Такого в истории Белых олимпиад не случалось никогда. Особую горечь случившемуся придавал тот факт, что дисквалифицировать судьям пришлось, по сути, олимпийского чемпиона.
Я не видела того забега – лишь читала репортаж прекрасной, безудержно влюбленной в коньки журналистки Ольги Линде, благодаря чему представляла трагический финал до мельчайших деталей. Крамер вышел на старт в последней паре, уже зная невероятный результат корейца. И зная, что для победы ему нужно будет не просто пройти дистанцию быстрее, чем за тринадцать минут, но фактически бежать на уровне его же рекорда мира на «десятке». Это был совершенно завораживающий, магический бег. Потрясающая мягкая техника, вкрадчивые, почти кошачьи движения – и при этом сумасшедший напор, страсть, глубочайшая внутренняя сила – в противовес совершенно безэмоциональному бегу корейца.

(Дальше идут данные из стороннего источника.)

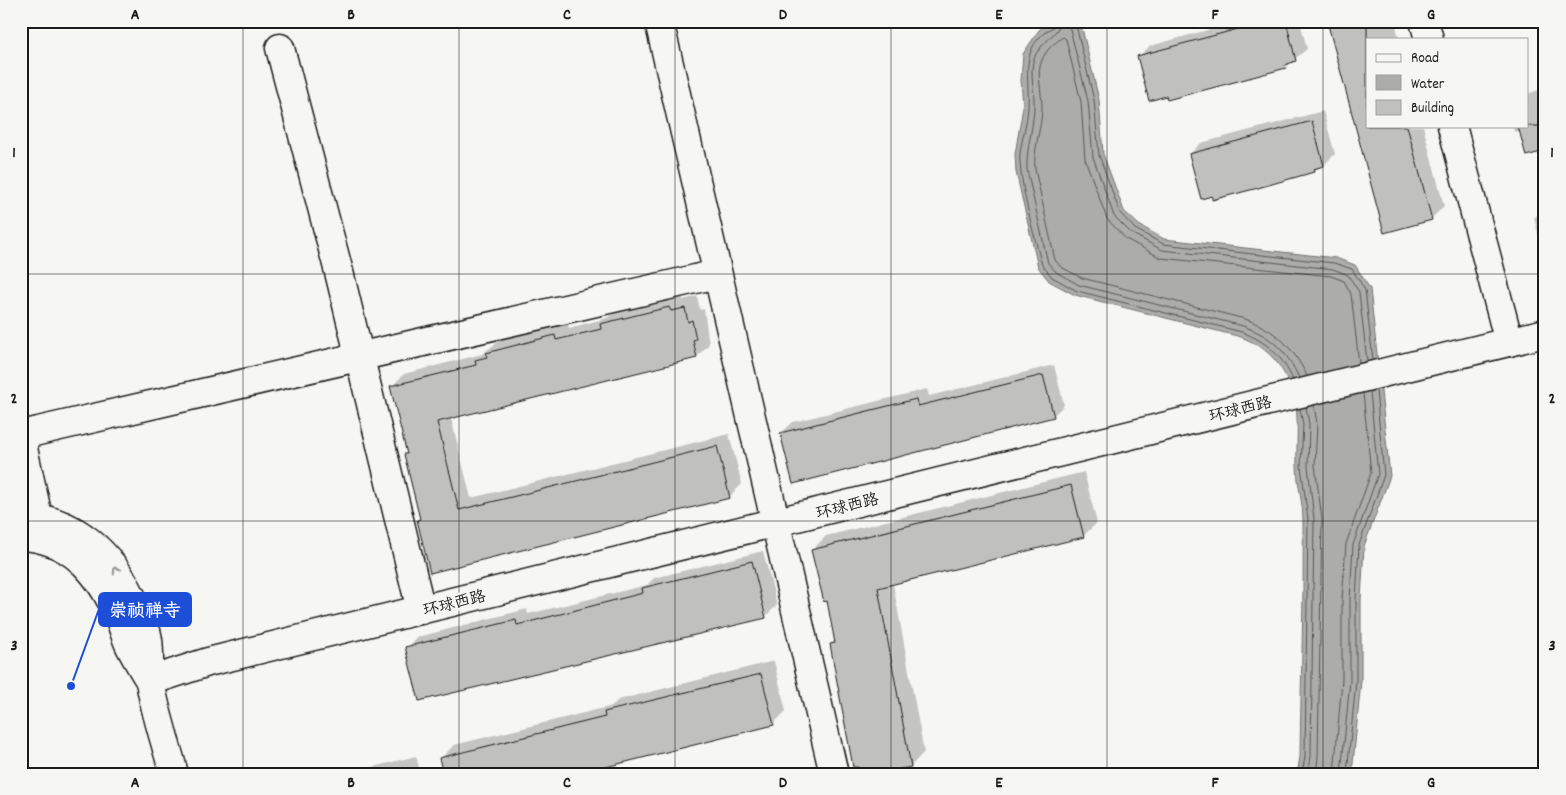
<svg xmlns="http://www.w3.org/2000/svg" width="1566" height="795" font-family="Dekko,'LXGW WenKai TC',sans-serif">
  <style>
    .water { fill: #acaca9; stroke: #727271 }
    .shadow { fill: #0003 }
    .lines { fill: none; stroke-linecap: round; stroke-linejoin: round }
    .shore { stroke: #565654; stroke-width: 1 }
    .building { fill: #c0c0bd; stroke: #1c1c1c }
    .street-casing { stroke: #1c1c1c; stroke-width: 31 }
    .secondary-casing { stroke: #1c1c1c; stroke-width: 31 }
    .street { stroke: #f6f6f2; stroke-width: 28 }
    .secondary { stroke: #f6f6f2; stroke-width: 28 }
    .oneway { stroke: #949492 }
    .grid { fill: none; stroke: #1c1c1c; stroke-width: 1; stroke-opacity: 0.55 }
    .labels { text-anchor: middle; stroke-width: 5; stroke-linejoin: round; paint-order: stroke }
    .street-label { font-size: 16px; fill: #1c1c1c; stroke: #f6f6f2 }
    .leader { fill: none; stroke: #1d4ed8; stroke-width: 2 }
    .callout-dot { fill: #1d4ed8; stroke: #f6f6f2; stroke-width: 2 }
    .callout { fill: #1d4ed8; stroke: #1d4ed8; stroke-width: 2 }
    .callout-label { font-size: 18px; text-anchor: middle; font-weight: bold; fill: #fff }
    .neatline { fill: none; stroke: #1c1c1c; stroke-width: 2 }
    .grid-label { font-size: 16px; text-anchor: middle; font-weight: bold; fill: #1c1c1c }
  </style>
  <rect width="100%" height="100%" fill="#f6f6f2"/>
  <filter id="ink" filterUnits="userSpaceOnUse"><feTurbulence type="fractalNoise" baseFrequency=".02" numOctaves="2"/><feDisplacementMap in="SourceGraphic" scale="10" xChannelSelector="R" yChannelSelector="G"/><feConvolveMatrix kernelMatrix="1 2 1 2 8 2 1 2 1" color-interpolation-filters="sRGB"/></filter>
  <g filter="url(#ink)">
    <path class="water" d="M1067,21l14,3 18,76 4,54 21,57 15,14 25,14 172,19 19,7 15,24 20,187 -26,70 -3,54v81l-9,93h-55l3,-17c1,-78 4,-157 3,-236 0,-19 -6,-37 -6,-56 -1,-26 4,-55 -7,-79 -10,-25 -24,-39 -49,-49l-166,-42 -26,-14 -11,-14 -22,-95 -1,-18 8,-47 -2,-27 2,-26 16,-24 7,-5z"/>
    <g class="shadow">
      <path d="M1240,21h60l7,28 -22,18 -147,-10 12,-11z"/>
      <path d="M1328,21h67l4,18h-32v87h56l21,80 -13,13 -46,12z"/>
      <path d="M1545,88v66l-6,1 -18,-24 -7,1 -1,-6h14v-32z"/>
      <path d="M1323,111l12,43 -11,11 -11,6 -123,-17 11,-11z"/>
      <path d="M1545,207v52l-11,-41z"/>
      <path d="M682,295l1,5 14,-4 3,14 4,-1 5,35 -12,13 -246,61 20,80 258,-64 13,50 -13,13 -311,24 3,-3 -30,-131 13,-13 78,-20 18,-14 68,-17 1,5 38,-10 7,-6z"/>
      <path d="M1054,365l10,40 -11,11 -272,17 12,-11 134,-33 2,7z"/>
      <path d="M1084,472l13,51 -14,13 -190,48 31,168 -13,14 -80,-122 5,-5 -8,-39 -16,-50 14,-14z"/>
      <path d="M763,551l14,54 -11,11 -109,27 -250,5 11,-11 109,-28 1,5 119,-29 7,-7z"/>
      <path d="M774,661l12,50 -13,13 -332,34 13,-13 158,-39 6,-6z"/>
      <path d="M416,756l5,18h-75z"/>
    </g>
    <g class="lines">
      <g class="shore">
        <path d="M1055,21l-2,6c-35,20 -23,49 -25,81 -1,15 -6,30 -8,45 -2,25 15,86 22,112l10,12 25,14 165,41c25,10 40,23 51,48"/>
        <path d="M1061,21c-1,12 -21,22 -27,37 -5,16 1,34 0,50 -1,22 -8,41 -7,62l21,93 8,9 23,13 164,41c28,10 44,25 56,52"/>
        <path d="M1068,21l20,80 5,56 21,59 17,17 31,17 171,19 15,6 11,17 8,69"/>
        <path d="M1075,21l19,79 5,55 21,58 15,16 28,15 171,19 18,6 13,21 8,70"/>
        <path d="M1307,376c-14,-29 -31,-46 -62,-57l-163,-41 -21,-11 -6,-7 -20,-91c-2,-21 7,-41 7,-62 0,-15 -6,-33 0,-47 4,-10 12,-17 21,-23l3,2 15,63 4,57 22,60 19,20 35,19 170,18 13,5 7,13 8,69"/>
        <path d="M1314,405l3,19 -2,41 7,54 -4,238 -2,17"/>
        <path d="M1306,407l3,17 -1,42 6,53 -3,238 -3,17"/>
        <path d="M1300,409l3,15 -2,42 7,53 -3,238 -3,17"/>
        <path d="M1334,774l8,-94v-80l4,-56 25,-71 -8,-80"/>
        <path d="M1341,774l9,-93v-81l3,-55 25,-71 -8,-83"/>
        <path d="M1347,774l9,-93v-81l3,-55 25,-70 -8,-85"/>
      </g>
    </g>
    <g class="building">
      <path d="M1268,21h18l10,40 -11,4 1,3 -48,13 -71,19 -1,-4 -17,5 -12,-45z"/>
      <path d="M1327,21h40v105h40l25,94 -48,13z"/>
      <path d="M1312,121l12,45 -11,3 1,3 -56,16 -46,12v-4l-11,3 -12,-45z"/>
      <path d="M1518,126h27v25l-19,5z"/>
      <path d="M669,307l2,4 14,-3 3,14 4,-2 4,19 -3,1 4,18 -260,64 22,88 258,-64 13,52 -300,75 -13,-53 3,-1 -16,-65h3l-17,-68 86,-21 -1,-5 12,-3 -1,-4 69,-18 1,5 45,-11 -1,-5z"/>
      <path d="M1043,375l11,42 -261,67 -13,-51 136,-34 2,7z"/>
      <path d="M1071,485l13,52 -206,51 33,179 -36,7h-16l-1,-7h-5l-18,-96 -5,-27 5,-1 -8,-42 -3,1 -13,-52z"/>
      <path d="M752,561l14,57 -347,83 -14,-54 111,-27 1,5 126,-32 -1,-5z"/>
      <path d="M761,674l13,51 -184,46 1,3h-148l-4,-16 166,-41 -1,-5z"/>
    </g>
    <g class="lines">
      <g class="street-casing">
        <g id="street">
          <path d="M659,21l175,753"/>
          <path d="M1424,21l5,18"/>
          <path d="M280,48l60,228 81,334"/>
          <path d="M1452,126l57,216"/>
          <path d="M21,435l696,-161"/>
          <path d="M21,439l17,78"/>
        </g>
      </g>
      <g class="secondary-casing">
        <g id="secondary">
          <path d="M21,516c54,3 90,37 112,84 6,12 13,26 15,40 2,13 0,28 2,41 5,31 16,62 24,93"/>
          <path d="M21,536c50,2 79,37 98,81 4,9 6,19 11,29 5,10 11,20 17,30"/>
          <path d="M150,681l58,-19 1337,-329"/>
        </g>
      </g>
      <use href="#street" class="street"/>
      <use href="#secondary" class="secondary"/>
    </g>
    <defs><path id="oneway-chevron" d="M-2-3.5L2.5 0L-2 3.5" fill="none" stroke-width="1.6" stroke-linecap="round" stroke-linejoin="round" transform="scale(1.25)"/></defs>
    <use class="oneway" href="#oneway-chevron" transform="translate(116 570) rotate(-124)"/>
  </g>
  <path class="grid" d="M243,21v753M459,21v753M675,21v753M891,21v753M1107,21v753M1323,21v753M21,274h1524M21,521h1524"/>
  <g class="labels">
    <g class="street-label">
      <text transform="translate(1240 408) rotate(-14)" y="6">环球西路</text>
      <text transform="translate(847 505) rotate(-14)" y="6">环球西路</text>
      <text transform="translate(454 602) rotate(-14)" y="6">环球西路</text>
    </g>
  </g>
  <path class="leader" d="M71 686L99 609"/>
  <circle class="callout-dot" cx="71" cy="686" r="5"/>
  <rect class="callout" x="99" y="593" width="92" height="33" rx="5"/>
  <g class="callout-label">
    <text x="145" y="616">崇祯禅寺</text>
  </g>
  <rect width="1566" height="795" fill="none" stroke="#f6f6f2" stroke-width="55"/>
  <rect x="1366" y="38" width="162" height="90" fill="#f6f6f2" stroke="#9f9f9c"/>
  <rect x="1376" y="54" width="25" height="8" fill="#f6f6f2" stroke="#9f9f9c"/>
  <text x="1411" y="62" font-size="15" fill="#1c1c1c">Road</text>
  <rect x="1376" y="75" width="25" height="15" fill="#acaca9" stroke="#9f9f9c"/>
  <text x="1411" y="88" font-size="15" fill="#1c1c1c">Water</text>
  <rect x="1376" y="100" width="25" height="15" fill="#c0c0bd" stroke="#9f9f9c"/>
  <text x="1411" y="112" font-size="15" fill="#1c1c1c">Building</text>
  <rect x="28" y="28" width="1510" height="740" class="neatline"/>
  <g class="grid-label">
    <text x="135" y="19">A</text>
    <text x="351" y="19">B</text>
    <text x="567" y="19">C</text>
    <text x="783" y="19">D</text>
    <text x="999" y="19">E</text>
    <text x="1215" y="19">F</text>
    <text x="1431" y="19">G</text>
    <text x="14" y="157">1</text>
    <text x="1552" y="157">1</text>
    <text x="14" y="403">2</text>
    <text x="1552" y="403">2</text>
    <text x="14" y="650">3</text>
    <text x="1552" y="650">3</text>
    <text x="135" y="787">A</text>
    <text x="351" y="787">B</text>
    <text x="567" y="787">C</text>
    <text x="783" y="787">D</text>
    <text x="999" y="787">E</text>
    <text x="1215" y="787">F</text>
    <text x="1431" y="787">G</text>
  </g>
</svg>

Позже выяснилось, что великий голландец просто поплатился за доверие.
Команду идти на внутреннюю дорожку Свену дал его тренер – Герард Кемкерс. И надо же было такому случиться, что в чудовищном гвалте переполненного катка Крамер, уже собиравшийся войти в поворот по внешнему радиусу, эту команду услышал.
Глава 3. Безумство храбрых
Имя Петры Майдич вплоть до Ванкувера мне вообще ни о чем не говорило. За лыжами я с некоторых пор следить перестала, да и на Играх не планировала интересоваться, что происходит в этом виде спорта. И уж меньше всего предполагала, что буду сидеть в среду перед экраном телевизора, сжав кулаки, смотреть, как в классическом лыжном спринте финиширует тридцатилетняя словенская спортсменка, и умоляюще шептать: «Беги, девочка! Ну пожалуйста, держись». А слезы будут безостановочно катиться по щекам.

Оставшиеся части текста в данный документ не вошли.